There have been a few issues lately with broken links in docs (e.g. #20818, #21019). We should investigate automated checking of links in generated or published docs.
Comment From: dreis2211
I used http://validator.w3.org/checklink today to find hopefully one last issue. Maybe you can take a look at that for inspiration and/or validation of results.
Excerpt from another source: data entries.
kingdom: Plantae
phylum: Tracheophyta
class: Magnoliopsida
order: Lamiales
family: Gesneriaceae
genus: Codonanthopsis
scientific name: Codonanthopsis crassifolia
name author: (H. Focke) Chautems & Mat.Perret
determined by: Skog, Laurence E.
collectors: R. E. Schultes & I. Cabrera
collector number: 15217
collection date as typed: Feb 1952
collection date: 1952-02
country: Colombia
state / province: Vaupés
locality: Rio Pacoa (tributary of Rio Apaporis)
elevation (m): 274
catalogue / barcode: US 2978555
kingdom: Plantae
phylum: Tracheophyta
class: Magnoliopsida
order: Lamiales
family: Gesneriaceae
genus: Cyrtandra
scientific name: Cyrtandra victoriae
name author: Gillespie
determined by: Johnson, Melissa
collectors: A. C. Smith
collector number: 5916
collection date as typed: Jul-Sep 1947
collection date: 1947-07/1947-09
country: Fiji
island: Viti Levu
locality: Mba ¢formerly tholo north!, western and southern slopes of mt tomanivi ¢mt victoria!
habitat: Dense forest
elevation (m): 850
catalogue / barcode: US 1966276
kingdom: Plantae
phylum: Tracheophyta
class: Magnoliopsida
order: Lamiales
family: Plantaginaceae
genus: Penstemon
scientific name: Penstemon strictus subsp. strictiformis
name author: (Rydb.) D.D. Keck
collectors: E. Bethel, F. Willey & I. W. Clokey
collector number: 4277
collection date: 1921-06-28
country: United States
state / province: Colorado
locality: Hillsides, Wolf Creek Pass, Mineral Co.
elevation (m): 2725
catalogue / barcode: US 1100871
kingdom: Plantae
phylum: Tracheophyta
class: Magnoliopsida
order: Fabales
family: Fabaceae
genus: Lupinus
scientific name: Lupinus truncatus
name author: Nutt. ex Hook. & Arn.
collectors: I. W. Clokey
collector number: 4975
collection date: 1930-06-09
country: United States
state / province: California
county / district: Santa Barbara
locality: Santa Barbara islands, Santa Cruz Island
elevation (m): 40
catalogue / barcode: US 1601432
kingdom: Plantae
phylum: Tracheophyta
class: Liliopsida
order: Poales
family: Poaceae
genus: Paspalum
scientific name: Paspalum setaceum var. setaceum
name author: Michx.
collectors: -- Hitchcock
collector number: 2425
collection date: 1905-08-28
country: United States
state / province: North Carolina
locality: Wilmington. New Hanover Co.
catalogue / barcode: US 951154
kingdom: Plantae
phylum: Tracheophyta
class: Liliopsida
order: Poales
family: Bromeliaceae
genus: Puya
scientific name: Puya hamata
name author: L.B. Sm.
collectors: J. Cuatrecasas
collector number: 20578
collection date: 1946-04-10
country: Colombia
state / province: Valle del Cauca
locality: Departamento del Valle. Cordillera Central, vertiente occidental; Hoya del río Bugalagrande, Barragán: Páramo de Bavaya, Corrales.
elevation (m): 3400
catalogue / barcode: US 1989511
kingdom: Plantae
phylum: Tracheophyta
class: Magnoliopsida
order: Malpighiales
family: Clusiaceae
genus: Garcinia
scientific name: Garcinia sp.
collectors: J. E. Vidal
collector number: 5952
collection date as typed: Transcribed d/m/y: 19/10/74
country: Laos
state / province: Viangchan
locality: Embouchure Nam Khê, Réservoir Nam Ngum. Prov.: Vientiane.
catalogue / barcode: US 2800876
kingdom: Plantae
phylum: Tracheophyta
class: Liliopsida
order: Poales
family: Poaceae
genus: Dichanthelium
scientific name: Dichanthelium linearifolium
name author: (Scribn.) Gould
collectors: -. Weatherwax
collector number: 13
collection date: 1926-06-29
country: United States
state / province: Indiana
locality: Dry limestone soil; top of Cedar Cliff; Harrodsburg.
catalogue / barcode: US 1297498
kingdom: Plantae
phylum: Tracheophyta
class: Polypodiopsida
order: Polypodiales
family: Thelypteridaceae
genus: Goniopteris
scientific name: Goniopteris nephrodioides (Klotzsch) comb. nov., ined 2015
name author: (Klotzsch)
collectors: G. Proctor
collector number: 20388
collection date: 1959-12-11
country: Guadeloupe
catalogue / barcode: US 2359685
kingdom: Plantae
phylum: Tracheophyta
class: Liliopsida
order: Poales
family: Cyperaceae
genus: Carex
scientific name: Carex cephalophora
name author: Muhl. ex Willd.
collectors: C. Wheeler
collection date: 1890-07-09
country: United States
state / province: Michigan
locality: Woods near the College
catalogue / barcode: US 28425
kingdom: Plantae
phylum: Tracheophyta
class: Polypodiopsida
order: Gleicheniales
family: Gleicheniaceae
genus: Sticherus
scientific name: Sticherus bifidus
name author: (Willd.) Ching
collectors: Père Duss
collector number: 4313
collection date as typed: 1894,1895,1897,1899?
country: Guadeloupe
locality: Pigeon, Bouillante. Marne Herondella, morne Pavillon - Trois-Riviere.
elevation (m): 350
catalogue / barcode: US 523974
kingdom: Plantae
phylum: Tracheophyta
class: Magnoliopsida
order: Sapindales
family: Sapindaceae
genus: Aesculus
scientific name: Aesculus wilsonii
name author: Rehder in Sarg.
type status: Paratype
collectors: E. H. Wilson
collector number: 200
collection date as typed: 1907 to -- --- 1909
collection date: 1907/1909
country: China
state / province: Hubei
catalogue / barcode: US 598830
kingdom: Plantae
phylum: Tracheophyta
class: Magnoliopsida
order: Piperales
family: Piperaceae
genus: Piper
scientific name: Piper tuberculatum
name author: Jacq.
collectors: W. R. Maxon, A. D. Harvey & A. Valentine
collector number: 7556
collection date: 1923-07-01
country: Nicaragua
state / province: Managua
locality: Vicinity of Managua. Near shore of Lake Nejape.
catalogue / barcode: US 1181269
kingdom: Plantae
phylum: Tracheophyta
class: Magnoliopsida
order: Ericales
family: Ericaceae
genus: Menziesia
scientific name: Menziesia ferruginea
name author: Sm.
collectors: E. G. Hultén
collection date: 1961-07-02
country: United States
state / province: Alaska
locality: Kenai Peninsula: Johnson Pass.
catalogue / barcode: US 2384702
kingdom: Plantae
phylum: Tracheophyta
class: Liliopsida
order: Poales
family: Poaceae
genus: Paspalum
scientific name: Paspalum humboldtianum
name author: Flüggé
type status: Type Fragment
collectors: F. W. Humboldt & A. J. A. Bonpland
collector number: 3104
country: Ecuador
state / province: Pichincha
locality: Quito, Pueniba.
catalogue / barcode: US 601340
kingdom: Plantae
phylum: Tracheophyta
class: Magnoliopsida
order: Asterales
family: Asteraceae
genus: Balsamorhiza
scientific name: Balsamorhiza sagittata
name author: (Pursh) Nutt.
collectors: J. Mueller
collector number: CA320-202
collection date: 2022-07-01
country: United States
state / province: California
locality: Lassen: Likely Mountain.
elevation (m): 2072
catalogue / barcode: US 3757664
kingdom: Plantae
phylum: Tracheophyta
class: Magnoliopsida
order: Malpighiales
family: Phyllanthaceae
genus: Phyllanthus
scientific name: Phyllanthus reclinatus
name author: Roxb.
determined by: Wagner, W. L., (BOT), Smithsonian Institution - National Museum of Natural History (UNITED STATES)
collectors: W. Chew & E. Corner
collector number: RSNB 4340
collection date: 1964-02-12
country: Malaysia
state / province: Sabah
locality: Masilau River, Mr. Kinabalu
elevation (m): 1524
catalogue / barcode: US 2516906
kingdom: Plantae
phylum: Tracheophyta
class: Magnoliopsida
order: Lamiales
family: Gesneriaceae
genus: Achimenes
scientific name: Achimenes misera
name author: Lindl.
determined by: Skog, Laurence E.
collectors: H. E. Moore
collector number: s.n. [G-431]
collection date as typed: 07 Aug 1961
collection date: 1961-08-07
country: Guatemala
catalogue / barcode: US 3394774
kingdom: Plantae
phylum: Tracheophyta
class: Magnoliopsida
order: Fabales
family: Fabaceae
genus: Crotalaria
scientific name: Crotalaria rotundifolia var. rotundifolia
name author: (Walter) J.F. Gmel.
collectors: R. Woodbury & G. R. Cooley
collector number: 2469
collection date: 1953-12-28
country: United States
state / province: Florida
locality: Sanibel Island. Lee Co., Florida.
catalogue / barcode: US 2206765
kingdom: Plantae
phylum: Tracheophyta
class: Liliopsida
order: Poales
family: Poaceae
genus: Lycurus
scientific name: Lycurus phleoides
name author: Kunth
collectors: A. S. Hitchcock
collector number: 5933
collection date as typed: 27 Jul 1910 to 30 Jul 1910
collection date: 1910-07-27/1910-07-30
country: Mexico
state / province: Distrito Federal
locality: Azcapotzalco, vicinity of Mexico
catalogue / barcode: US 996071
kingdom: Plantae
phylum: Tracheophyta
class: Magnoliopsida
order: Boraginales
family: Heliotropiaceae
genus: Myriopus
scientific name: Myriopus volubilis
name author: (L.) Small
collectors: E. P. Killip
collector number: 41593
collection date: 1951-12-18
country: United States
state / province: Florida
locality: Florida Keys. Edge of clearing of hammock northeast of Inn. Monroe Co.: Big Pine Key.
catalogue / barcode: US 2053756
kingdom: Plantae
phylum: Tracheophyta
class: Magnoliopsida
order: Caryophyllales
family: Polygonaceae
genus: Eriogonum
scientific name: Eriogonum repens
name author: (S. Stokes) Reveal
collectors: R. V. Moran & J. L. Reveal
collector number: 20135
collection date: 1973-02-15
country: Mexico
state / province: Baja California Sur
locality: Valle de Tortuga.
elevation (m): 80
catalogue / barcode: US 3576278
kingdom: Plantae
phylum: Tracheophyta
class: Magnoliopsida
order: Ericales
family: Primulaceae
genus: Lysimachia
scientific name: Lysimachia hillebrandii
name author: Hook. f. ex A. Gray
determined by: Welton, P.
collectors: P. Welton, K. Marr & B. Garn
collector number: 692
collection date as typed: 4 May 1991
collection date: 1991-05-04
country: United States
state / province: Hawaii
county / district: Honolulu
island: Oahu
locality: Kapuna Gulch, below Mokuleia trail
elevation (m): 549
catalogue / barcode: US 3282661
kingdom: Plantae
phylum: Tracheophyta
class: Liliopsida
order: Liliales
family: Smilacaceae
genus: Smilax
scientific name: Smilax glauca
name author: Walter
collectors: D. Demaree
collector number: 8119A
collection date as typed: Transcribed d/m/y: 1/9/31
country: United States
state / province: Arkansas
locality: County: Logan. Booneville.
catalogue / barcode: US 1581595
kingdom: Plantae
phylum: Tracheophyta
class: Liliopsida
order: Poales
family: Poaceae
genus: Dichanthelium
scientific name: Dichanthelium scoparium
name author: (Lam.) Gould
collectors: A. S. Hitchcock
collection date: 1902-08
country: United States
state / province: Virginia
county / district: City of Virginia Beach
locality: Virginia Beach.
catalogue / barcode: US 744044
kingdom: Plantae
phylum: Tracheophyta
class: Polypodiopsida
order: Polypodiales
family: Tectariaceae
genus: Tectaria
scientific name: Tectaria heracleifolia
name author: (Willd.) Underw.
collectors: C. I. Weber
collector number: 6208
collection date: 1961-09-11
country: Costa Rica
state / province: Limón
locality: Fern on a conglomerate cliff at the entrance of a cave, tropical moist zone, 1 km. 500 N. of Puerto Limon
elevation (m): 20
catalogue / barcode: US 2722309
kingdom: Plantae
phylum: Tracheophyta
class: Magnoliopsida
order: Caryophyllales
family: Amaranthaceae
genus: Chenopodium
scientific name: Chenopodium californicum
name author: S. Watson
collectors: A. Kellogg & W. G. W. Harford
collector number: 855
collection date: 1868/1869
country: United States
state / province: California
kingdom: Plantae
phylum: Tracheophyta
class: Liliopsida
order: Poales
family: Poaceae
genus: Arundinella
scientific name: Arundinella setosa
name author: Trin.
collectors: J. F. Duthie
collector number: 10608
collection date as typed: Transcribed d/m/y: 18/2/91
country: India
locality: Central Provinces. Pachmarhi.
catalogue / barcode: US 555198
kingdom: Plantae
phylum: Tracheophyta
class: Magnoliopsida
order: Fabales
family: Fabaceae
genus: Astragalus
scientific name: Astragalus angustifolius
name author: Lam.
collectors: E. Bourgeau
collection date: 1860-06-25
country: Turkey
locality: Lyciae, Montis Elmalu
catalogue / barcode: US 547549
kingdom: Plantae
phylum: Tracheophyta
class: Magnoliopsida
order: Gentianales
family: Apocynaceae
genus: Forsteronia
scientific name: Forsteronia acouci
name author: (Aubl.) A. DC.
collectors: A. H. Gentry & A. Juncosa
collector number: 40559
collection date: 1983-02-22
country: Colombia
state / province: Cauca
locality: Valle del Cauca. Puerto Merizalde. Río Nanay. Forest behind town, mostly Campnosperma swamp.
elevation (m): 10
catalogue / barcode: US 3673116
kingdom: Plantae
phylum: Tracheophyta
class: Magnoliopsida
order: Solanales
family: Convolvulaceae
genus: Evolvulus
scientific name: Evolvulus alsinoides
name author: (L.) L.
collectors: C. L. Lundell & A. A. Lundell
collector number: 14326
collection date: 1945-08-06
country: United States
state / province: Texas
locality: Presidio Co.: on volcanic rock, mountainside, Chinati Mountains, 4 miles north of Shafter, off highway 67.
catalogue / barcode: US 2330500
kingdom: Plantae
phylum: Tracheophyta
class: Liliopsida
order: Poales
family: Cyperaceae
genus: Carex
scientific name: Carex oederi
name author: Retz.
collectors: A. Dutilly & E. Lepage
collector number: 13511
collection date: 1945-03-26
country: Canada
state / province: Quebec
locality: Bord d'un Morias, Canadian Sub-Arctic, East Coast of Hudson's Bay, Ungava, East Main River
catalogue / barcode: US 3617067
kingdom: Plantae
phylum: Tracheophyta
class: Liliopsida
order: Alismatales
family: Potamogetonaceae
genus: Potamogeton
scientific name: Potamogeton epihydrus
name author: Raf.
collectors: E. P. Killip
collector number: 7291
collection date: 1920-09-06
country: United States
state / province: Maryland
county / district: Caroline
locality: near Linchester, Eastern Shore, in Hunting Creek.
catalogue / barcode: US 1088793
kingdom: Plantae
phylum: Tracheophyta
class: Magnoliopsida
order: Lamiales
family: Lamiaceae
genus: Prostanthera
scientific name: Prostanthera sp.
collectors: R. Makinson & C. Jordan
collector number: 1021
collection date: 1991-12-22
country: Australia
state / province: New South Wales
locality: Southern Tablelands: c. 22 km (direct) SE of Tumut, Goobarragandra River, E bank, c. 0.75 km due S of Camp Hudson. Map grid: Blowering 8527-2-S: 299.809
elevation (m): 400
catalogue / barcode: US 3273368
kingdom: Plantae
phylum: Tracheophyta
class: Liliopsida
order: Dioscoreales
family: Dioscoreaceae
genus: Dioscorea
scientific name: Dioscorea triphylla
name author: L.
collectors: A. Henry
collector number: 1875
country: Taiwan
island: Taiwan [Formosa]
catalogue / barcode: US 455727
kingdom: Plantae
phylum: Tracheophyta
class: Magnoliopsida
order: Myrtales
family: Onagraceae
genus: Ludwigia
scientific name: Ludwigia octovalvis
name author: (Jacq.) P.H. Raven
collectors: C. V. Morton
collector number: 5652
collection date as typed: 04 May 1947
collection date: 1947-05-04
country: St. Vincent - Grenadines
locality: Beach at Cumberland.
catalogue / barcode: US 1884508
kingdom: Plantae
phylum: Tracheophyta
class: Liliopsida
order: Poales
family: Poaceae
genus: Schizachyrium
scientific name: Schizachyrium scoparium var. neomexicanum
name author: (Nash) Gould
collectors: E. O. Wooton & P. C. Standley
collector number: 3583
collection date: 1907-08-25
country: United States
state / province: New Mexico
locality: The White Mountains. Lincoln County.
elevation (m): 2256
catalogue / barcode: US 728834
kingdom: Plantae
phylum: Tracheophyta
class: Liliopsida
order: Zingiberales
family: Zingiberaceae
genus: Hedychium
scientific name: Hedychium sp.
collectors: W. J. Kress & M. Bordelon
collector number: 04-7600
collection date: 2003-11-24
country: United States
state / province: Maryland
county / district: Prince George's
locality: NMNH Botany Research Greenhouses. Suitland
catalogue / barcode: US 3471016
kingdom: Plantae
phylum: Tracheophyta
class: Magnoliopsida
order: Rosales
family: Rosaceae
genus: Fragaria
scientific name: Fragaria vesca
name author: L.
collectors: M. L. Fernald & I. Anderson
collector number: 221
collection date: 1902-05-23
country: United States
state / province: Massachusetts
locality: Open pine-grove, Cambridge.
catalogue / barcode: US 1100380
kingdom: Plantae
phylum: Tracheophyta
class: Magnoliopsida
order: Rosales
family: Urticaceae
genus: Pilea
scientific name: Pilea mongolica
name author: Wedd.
As you can see there are some URLs which are generally reachable via Browser, but not if you simply curl against them, e.g.:
curl -I https://redis.io
HTTP/1.1 404 Not Found
Server: nginx/1.10.2
Date: Wed, 22 Apr 2020 16:50:24 GMT
Content-Length: 3673
Connection: keep-alive
Comment From: wilkinsona
Interesting finding. Thanks, @dreis2211. Looks like redis.io changes behaviour based on the User-Agent
. It 404s for HEAD
requests too. It responds with a 200 for GET
or HEAD
if you spoof the user agent and pretend to be a browser.
Comment From: dreis2211
Yeah, there are some which are also behind HTTP Basic auth. My point being: Some URLs are false positives and require a bit more magic than others for an eventual tooling.
Comment From: danielmenezesbr
Istio.io [1] [2] uses html-proofer and linkinator to test rendered HTML files to make sure they're accurate.